Et les Philistins recommencèrent encore à monter, et ils se répandirent dans la vallée de Raphaïm.
23 Davut RAB'be danıştı. RAB şöyle karşılık verdi: “Buradan saldırma! Onları arkadan çevirip pelesenk ağaçlarının önünden saldır.
Alors David consulta le Seigneur: Monterai-je contre les Philistins, et les livrerez-vous en mes mains? Le Seigneur répondit: Ne monte pas contre eux, mais tourne derrière eux, et tu viendras contre eux vis-à-vis des poiriers.

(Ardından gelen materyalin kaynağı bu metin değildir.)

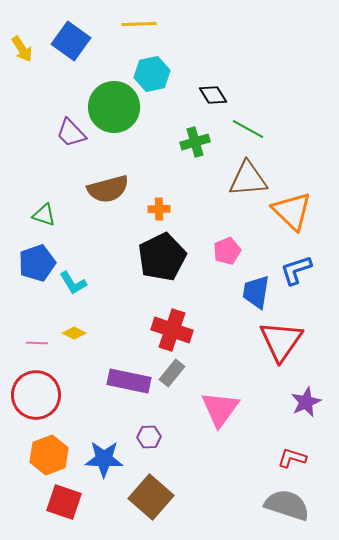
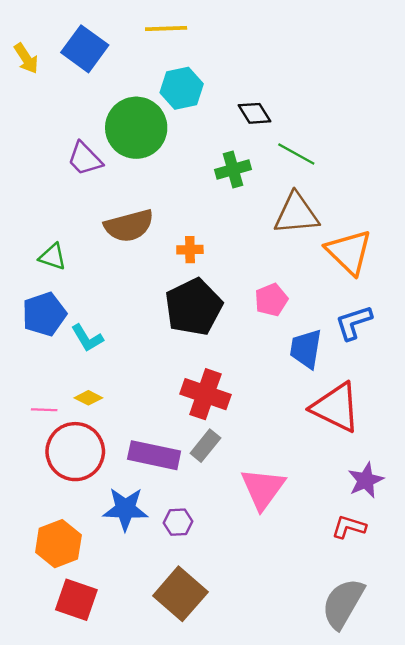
red triangle: (281, 341) -> (336, 407), turned -39
red circle: (36, 395) -> (75, 452), moved
red L-shape: (292, 458) -> (349, 527), moved
blue star: (104, 459) -> (125, 509), moved
gray semicircle: (287, 505) -> (343, 603), turned -78

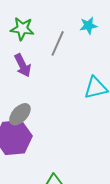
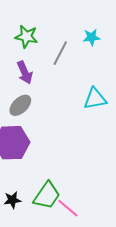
gray ellipse: (20, 114) -> (20, 105), moved

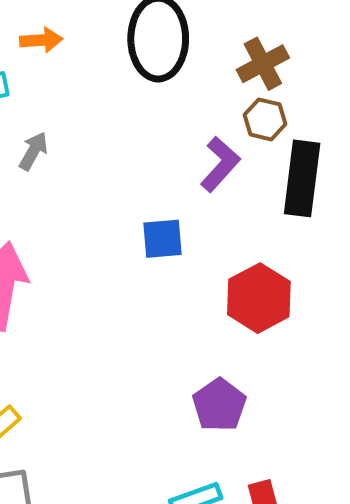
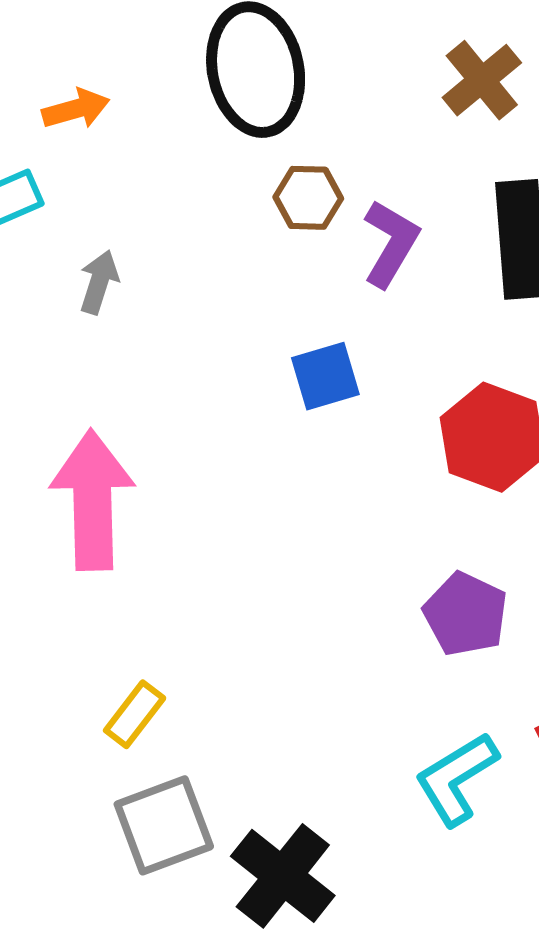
brown cross: (263, 64) -> (482, 80), moved
brown hexagon: (265, 119) -> (308, 198), moved

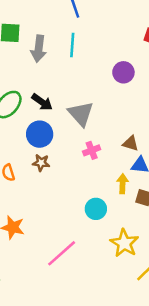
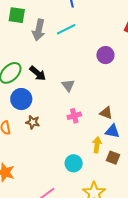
cyan line: (72, 45) -> (66, 29), turned 54
gray triangle: (81, 114) -> (68, 85), size x0.6
blue circle: (40, 134) -> (21, 99), moved

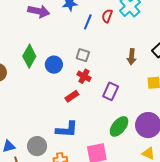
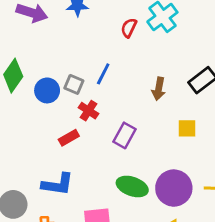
blue line: (88, 22) -> (103, 74), moved
gray square: (83, 55) -> (74, 84), moved
green ellipse: (119, 126) -> (132, 186), turned 65

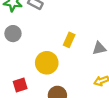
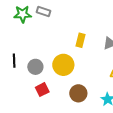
gray circle: (13, 34) -> (35, 67), moved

24 Pelesenk ağaçlarının tepesinden yürüyüş sesi duyar duymaz, acele et. Çünkü ben Filist ordusunu bozguna uğratmak için önünsıra gitmişim demektir.”
Et lorsque tu entendras le bruit de quelqu’un qui marche au haut des poiriers, tu engageras la bataille, parce qu’alors marchera le Seigneur devant ta face pour battre le camp des Philistins.
25 Davut RAB'bin kendisine buyurduğu gibi yaptı ve Filistliler'i Geva'dan Gezer'e kadar bozguna uğrattı.
C’est pourquoi David fit comme lui avait ordonné le Seigneur, et il battit les Philistins depuis Gabaa jusqu’à ce qu’on arrive à Gézer.